We next examined 3 other small molecules that have been shown to inhibit PHD enzymes and stabilize HIF-1α: L-mimosine, an iron chelator,¹⁷^,¹⁸ and two compounds structurally related to N-oxalylglycine, roxadustat (FG4592)¹⁹^,²⁰ and FG0041.²¹ All 3 molecules decreased C1q secretion by macrophages in a concentration-dependent manner, and C1q levels were significantly reduced at doses that were lower than (L-mimosine and FG0041) or similar (roxadustat) to those required to stabilize HIF-1α efficiently (Figure 1c–e).

Collagen prolyl hydroxylases are required for C1q secretion

C1q secretion is relatively resistant to hypoxia and is sensitive to some small molecule prolyl hydroxylase inhibitors at doses below those required to stabilize HIF-1α. These findings implied that C1q hydroxylation was unlikely to be catalyzed by PHDs and that it may be mediated by CP4Hs. To further investigate this possibility, we examined whether the CP4H1-specific subunit prolyl 4-hydroxylase alpha-1 (P4HA1) was expressed in TDMs and MDMs and compared with those in fibroblasts, which are specialized collagen-producing cells. Protein analysis by Western blotting revealed that PHD1 to PHD3 and P4HA1 were expressed in all these cells (Figure 2a).

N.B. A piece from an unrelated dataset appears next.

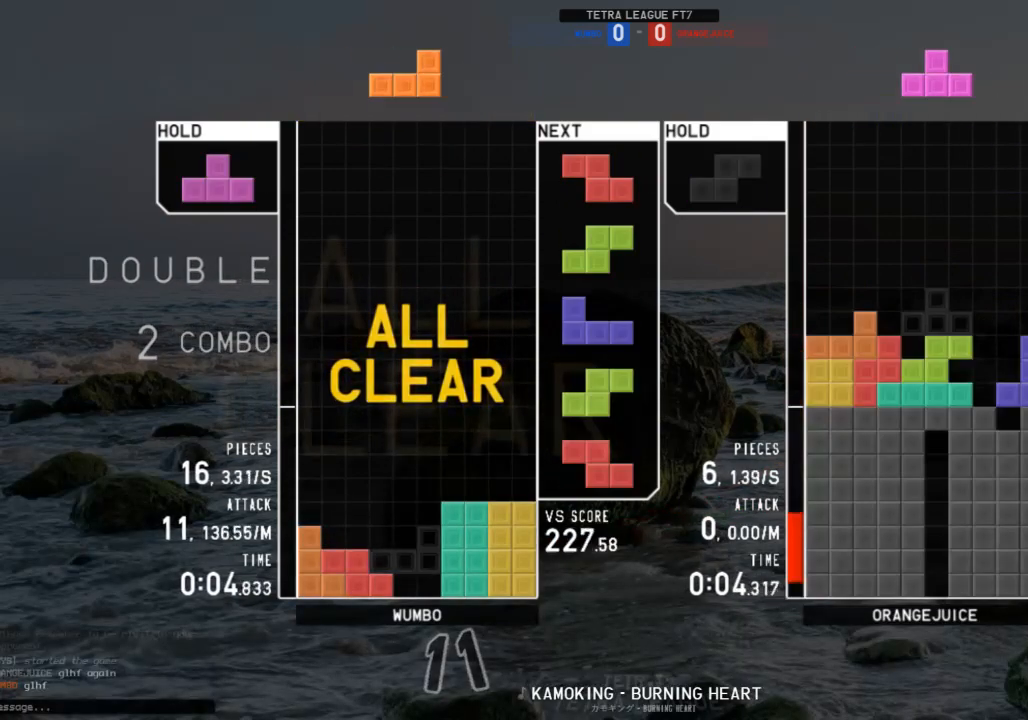
{"keys": ["z"], "events": [[67, "down", "up"], [67, "z", "down"], [100, "left", "down"], [167, "down", "down"], [167, "z", "up"], [233, "down", "up"], [300, "z", "down"], [333, "right", "down"], [333, "up", "down"], [400, "left", "up"], [400, "z", "up"], [433, "right", "up"], [433, "up", "up"], [433, "z", "down"]]}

**C1q secretion is reduced after prolyl 4-hydroxylase alpha-1 (P4HA1) knockdown.** (a) Expression levels of prolyl hydroxylase domains (PHDs) in different cell types were examined using Western blotting, with α-tubulin used as the loading control. A blot representative of 3 independent experiments is shown. (b) Effect of knocking down the 2 subunits of collagen prolyl-4-hydroxylase 1 (CP4H1), P4HA and P4HB, or PHD2 in 293 cells stably transfected to express C1q. C1q expression in the culture supernatants was measured using enzyme-linked immunosorbent assay (ELISA). Bar graph shows means ± SEM of 3 experiments, expressed as fold changes over control: ** P < 0.01 versus control. Knockdown was confirmed by reverse transcription-polymerase chain reaction, with *EE1A1* transcript levels used as the control. EE1A1, Eukaryotic translation elongation factor 1 alpha 1; HSF, human skin fibroblasts; HUVEC, human umbilical vein endothelial cell; MDM monocyte-derived macrophage; shRNA, short hairpin RNA. To optimize viewing of this image, please see the online version of this article at www.kidney-international.org.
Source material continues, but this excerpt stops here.